### REQUIREMENTS
Copy out the lines below word for word, everything from the first one down to the line containing "text at (604, 204): 1581 -> 1501", with both of those included.

### MATERIAL SHOWN
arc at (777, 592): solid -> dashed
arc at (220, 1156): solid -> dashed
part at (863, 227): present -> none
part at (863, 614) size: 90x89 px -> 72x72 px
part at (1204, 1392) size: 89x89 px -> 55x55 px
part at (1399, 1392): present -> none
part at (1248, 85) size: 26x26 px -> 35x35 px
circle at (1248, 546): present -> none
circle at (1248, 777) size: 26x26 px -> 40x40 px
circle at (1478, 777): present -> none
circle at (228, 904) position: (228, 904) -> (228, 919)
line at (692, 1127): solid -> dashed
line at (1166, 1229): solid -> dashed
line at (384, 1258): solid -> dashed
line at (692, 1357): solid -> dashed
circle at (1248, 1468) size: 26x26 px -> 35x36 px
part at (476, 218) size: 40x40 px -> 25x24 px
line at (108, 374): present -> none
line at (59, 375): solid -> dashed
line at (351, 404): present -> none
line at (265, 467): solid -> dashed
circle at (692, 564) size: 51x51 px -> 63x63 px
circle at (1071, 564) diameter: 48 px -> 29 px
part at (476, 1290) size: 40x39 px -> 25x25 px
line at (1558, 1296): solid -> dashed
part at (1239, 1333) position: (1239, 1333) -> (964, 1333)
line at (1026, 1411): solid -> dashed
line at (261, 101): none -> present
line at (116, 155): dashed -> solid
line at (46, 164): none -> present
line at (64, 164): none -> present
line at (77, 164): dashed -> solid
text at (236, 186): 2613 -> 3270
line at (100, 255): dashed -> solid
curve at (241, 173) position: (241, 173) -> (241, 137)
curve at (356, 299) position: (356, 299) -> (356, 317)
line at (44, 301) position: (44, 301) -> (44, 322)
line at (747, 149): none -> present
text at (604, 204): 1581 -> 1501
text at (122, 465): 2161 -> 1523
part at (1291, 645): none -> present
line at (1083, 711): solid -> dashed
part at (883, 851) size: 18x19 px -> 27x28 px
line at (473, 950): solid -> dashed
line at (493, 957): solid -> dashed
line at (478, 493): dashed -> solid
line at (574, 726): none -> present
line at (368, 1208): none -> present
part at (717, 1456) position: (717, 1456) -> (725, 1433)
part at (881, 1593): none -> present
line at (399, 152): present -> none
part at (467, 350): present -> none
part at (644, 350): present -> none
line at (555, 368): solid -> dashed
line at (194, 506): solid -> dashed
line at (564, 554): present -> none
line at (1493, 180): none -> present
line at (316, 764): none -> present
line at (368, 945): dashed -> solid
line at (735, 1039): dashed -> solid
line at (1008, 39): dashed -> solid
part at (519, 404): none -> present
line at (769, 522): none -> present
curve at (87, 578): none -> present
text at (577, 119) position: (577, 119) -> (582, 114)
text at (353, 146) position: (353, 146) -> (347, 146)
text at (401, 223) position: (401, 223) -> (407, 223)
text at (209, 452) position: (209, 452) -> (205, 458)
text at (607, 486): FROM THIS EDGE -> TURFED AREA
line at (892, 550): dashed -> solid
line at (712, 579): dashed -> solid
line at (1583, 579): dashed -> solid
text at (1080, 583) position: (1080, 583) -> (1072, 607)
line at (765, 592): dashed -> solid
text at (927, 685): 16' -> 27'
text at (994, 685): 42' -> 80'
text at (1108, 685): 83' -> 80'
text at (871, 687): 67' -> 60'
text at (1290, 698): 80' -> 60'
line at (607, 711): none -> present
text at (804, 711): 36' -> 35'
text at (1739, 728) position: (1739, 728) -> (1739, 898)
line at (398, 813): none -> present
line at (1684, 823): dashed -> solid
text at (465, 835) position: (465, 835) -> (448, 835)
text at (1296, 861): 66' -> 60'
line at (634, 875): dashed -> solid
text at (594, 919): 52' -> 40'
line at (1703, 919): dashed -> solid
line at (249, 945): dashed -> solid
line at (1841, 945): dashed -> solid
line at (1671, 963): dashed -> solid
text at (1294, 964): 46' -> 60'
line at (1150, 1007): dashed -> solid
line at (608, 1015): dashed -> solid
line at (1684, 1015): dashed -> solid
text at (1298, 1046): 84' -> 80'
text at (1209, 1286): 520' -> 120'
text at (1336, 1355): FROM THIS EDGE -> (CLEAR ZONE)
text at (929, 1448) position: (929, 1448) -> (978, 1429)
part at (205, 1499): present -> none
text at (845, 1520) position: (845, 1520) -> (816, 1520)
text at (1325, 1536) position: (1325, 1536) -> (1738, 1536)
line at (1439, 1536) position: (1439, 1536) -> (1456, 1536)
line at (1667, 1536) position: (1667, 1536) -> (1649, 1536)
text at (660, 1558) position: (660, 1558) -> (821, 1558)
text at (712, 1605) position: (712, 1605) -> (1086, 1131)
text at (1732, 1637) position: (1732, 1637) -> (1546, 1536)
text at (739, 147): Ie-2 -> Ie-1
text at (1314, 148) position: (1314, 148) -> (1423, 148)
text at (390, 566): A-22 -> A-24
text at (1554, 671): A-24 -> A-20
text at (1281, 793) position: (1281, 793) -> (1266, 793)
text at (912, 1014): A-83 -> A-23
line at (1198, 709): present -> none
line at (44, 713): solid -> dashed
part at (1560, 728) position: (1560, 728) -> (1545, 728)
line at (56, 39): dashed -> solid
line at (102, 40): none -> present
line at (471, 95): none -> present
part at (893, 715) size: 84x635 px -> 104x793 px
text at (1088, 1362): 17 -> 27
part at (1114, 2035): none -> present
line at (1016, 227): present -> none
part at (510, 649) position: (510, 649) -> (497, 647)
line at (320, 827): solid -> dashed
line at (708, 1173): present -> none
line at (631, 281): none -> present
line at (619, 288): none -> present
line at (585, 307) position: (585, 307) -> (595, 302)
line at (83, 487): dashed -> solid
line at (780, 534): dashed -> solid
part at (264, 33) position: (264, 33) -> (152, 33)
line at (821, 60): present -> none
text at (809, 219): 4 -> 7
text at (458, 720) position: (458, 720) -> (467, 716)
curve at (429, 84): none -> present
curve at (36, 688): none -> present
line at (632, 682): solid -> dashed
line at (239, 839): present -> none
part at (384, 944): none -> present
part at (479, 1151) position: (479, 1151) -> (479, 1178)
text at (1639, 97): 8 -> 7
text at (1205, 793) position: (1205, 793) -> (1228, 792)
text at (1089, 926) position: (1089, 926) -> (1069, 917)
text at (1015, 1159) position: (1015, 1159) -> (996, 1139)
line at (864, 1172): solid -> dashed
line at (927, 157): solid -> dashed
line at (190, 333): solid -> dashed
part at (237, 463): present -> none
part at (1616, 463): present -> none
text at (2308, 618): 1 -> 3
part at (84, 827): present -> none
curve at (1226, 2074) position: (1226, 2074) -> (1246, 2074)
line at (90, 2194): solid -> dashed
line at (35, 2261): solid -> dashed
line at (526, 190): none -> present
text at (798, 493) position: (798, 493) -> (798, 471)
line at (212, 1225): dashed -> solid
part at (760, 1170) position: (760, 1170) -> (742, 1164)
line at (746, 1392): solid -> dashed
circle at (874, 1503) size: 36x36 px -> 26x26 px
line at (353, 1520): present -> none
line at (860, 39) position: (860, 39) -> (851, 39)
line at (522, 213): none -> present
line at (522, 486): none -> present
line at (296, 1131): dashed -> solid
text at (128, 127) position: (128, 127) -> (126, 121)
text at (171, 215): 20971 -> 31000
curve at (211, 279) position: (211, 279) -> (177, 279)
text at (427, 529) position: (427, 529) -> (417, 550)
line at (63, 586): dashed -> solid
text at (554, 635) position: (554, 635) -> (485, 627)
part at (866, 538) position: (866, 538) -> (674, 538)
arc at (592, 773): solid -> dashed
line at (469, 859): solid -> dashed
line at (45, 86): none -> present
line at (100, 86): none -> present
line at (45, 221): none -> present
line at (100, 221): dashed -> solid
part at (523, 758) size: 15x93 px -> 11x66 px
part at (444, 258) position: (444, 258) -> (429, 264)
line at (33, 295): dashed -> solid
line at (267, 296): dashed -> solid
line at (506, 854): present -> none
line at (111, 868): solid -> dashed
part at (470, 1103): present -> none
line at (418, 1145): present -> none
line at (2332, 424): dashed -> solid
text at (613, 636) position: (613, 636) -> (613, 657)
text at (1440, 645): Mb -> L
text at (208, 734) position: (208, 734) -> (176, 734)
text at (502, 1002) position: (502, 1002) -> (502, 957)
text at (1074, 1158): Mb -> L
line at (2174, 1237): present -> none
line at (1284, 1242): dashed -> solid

### THE REPLY
arc at (777, 592): solid -> dashed
arc at (220, 1156): solid -> dashed
part at (863, 227): present -> none
part at (863, 614) size: 90x89 px -> 72x72 px
part at (1204, 1392) size: 89x89 px -> 55x55 px
part at (1399, 1392): present -> none
part at (1248, 85) size: 26x26 px -> 35x35 px
circle at (1248, 546): present -> none
circle at (1248, 777) size: 26x26 px -> 40x40 px
circle at (1478, 777): present -> none
circle at (228, 904) position: (228, 904) -> (228, 919)
line at (692, 1127): solid -> dashed
line at (1166, 1229): solid -> dashed
line at (384, 1258): solid -> dashed
line at (692, 1357): solid -> dashed
circle at (1248, 1468) size: 26x26 px -> 35x36 px
part at (476, 218) size: 40x40 px -> 25x24 px
line at (108, 374): present -> none
line at (59, 375): solid -> dashed
line at (351, 404): present -> none
line at (265, 467): solid -> dashed
circle at (692, 564) size: 51x51 px -> 63x63 px
circle at (1071, 564) diameter: 48 px -> 29 px
part at (476, 1290) size: 40x39 px -> 25x25 px
line at (1558, 1296): solid -> dashed
part at (1239, 1333) position: (1239, 1333) -> (964, 1333)
line at (1026, 1411): solid -> dashed
line at (261, 101): none -> present
line at (116, 155): dashed -> solid
line at (46, 164): none -> present
line at (64, 164): none -> present
line at (77, 164): dashed -> solid
text at (236, 186): 2613 -> 3270
line at (100, 255): dashed -> solid
curve at (241, 173) position: (241, 173) -> (241, 137)
curve at (356, 299) position: (356, 299) -> (356, 317)
line at (44, 301) position: (44, 301) -> (44, 322)
line at (747, 149): none -> present
text at (604, 204): 1581 -> 1501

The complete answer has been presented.